Varsity Sports: But even after success, you had frustration and anxiety, how did you handle those issues then?
Delron Buckley: When I first went to Germany it was 1994, I was still becoming a professional footballer, I had no family that side and the first years in Germany were really difficult. I was living with a German family that couldn’t speak English, not a word of English, so the communication was hands and feet, can you believe it? That was also mentally draining for me, after every training session, I knew I’m going to have to go home to this family that treated me as one of their family members but couldn’t speak a word of English, so it was make or break. But the good thing was as the years went past I signed my first professional contract, I started being recognised in Germany and then I met my wife, and that was another pat on my shoulder because when she came into my life, as much as my life got better, my football side got worse you get more famous, more money, you drive nice cars and people are jealous of you driving a Porsche or a Ferrari around, so my friends circle became very small.
Sometimes I wouldn’t play, or the coach would put me on the bench, my wife would be the one who used to cheer me up. Then when my first daughter was born, it was a different story, the minute you come home you have a bad day, you see your daughter all the bad stuff gets blocked out, and you realise because of this you need to keep on going.
Whenever I do motivational speaking, just a few weeks ago, there was some big athlete convention here at the Moses Mabhida Stadium and I did a speech there. There were lots of young athletes, top South African athletes, they asked me that questions and I said:
“One thing they must realise is that their career is going to come to an end, it’s not going to last forever and that they must enjoy it as much as possible. And if that time frame, you’re going through depression, don’t be afraid to speak up, don’t be afraid to ask for help. They shouldn’t keep it in if you don’t talk about it it’s going to affect them a lot. It can affect them so much that they might come to a situation where they might want to commit suicide believe it or not I never thought that would happen to me. And I was close to taking my life, very very close. But it can happen overnight.”
Varsity Sports: When you eventually went back to Borussia Dortmund, it was your birthday and the crowd started singing happy birthday to you, but the last time you were there, they were booing you. Was the Borussia Dortmund crowd singing to you a sign that things to do change?

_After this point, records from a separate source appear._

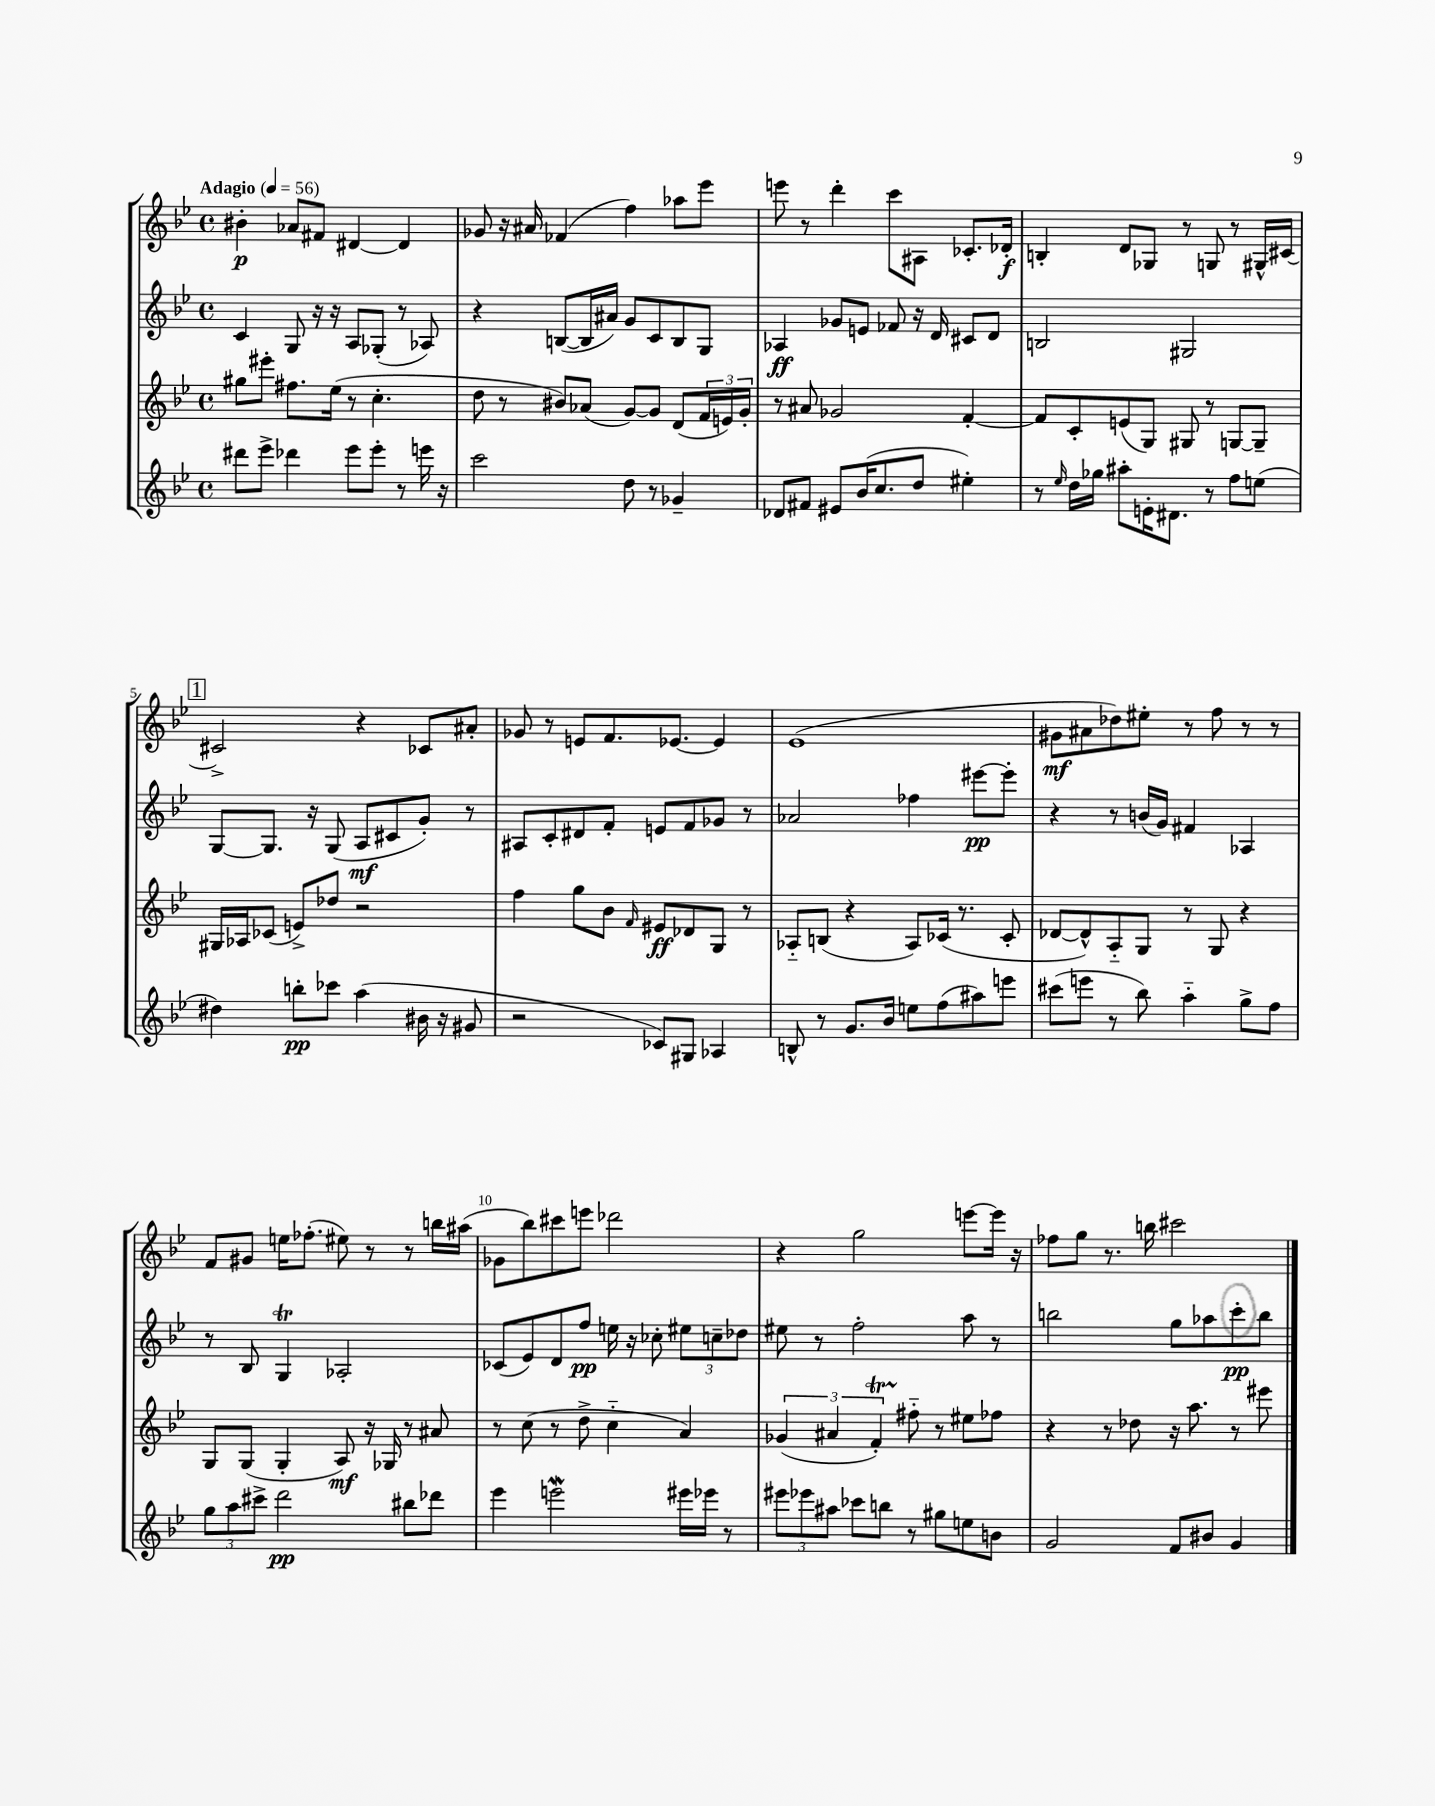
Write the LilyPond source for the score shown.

<<
\new StaffGroup <<
\new Staff = "s0" {
    \clef treble \key bes \major \defaultTimeSignature \time 4/4 \tempo "Adagio" 4 = 56
    bis'4-.\p aes'8 fis'8 dis'4~ dis'4 |
    ges'8 r16 ais'16 fes'4( f''4) aes''8 ees'''8 |
    e'''8 r8 d'''4-. c'''8 ais8 ces'8.-. des'16-.\f |
    b4-. d'8 ges8 r8 g8 r8 gis16-^ cis'16~ |
    \mark \markup { \box "1" } cis'2-> r4 ces'8 ais'8-. |
    ges'8 r8 e'8 f'8. ees'8.~ ees'4 |
    ees'1( |
    gis'8\mf ais'8 des''8) eis''8-. r8 f''8 r8 r8 |
    f'8 gis'8 e''16 fes''8.-.( eis''8) r8 r8 b''16 ais''16( |
    ges'8 bes''8) cis'''8 e'''8 des'''2 |
    r4 g''2 e'''8~ e'''16 r16 |
    fes''8 g''8 r8. b''16 cis'''2 \bar "|." |
}
\new Staff = "s1" {
    \clef treble \key bes \major \defaultTimeSignature \time 4/4
    c'4 g8 r16 r16 a8 ges8-.( r8 aes8) |
    r4 b8~( b16 ais'16) g'8 c'8 b8 g8 |
    aes4\ff ges'8 e'8 fes'8 r16 d'16 cis'8 d'8 |
    b2 gis2 |
    \mark \markup { \box "1" } g8~ g8. r16 g8( a8\mf cis'8 g'8-.) r8 |
    ais8 c'8-. dis'8 f'8-. e'8 f'8 ges'8 r8 |
    aes'2 fes''4 eis'''8~\pp eis'''8-. |
    r4 r8 b'16( g'16) fis'4 aes4 |
    r8 bes8 g4\trill aes2-. |
    ces'8( ees'8) d'8 f''8\pp e''16 r16 ces''8-. \tuplet 3/2 { eis''8 c''8-- des''8 } |
    eis''8 r8 f''2-. a''8 r8 |
    b''2 g''8 aes''8 c'''8-.\pp b''8 \bar "|." |
}
\new Staff = "s2" {
    \clef treble \key bes \major \defaultTimeSignature \time 4/4
    gis''8 eis'''8-. fis''8. ees''16( r8 c''4.-. |
    d''8 r8 bis'8) aes'8( g'8~) g'8 d'8( \tuplet 3/2 { f'16 e'16) g'16-. } |
    r8 ais'8 ges'2 f'4~-. |
    f'8 c'8-. e'8( g8) gis8 r8 g8~ g8-- |
    \mark \markup { \box "1" } gis16 aes16 ces'8( e'8->) des''8 r2 |
    f''4 g''8 bes'8 \grace { f'16 } eis'8\ff des'8 g8 r8 |
    aes8-_ b8( r4 aes8) ces'16( r8. ces'8-. |
    des'8~ des'8-^) a8-_ g8 r8 g8 r4 |
    g8 g8( g4-. a8\mf) r16 ges16 r8 ais'8 |
    r8 c''8( r8 d''8-> c''4-_ a'4) |
    \tuplet 3/2 { ges'4( ais'4 f'4-.\startTrillSpan) } fis''8-_\stopTrillSpan r8 eis''8 fes''8 |
    r4 r8 des''8 r16 a''8. r8 eis'''8 \bar "|." |
}
\new Staff = "s3" {
    \clef treble \key bes \major \defaultTimeSignature \time 4/4
    dis'''8 ees'''8-> des'''4 ees'''8 ees'''8-. r8 e'''16 r16 |
    c'''2 d''8 r8 ges'4-- |
    des'8 fis'8 eis'8 bes'16( c''8. d''8 eis''4-.) |
    r8 \grace { ees''16 } d''16 ges''16 ais''8-. e'16-. dis'8. r8 f''8 e''8( |
    \mark \markup { \box "1" } dis''4) b''8-.\pp ces'''8 a''4( bis'16 r16 gis'8 |
    r2 ces'8) gis8 aes4 |
    b8-^ r8 g'8. bes'16 e''8 f''8( ais''8) e'''8 |
    cis'''8( e'''8 r8 bes''8) a''4-_ g''8-> f''8 |
    \tuplet 3/2 { g''8 a''8 cis'''8-> } d'''2\pp bis''8 des'''8 |
    ees'''4 e'''2\mordent eis'''16 ees'''16 r8 |
    \tuplet 3/2 { eis'''8 ees'''8 ais''8 } ces'''8 b''8 r8 gis''8 e''8 b'8 |
    g'2 f'8 bis'8 g'4 \bar "|." |
}
>>
>>
\layout { \context { \Score \override BarNumber.break-visibility = ##(#f #t #t) barNumberVisibility = #(every-nth-bar-number-visible 5) } }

Delron Buckley: It was a big moment, that’s why I put that story in my book, so that people realise that things can turn. Because that’s why I wanted to prove to the people in Dortmund that although I had a bad season, I was depressed, I wasn’t scoring the fans were booing at you. I needed to leave for a second and get my head free. And I came back, the tables had turned, if I had to return to Dortmund they would give me VIP tickets to watch any game I wanted to and the fans love me, so things do turn.
It’s like a storm, it’s not going to be a storm for a whole 12 months, it will come for one or two days and it’s going to end, and what comes after the storm? Sunlight.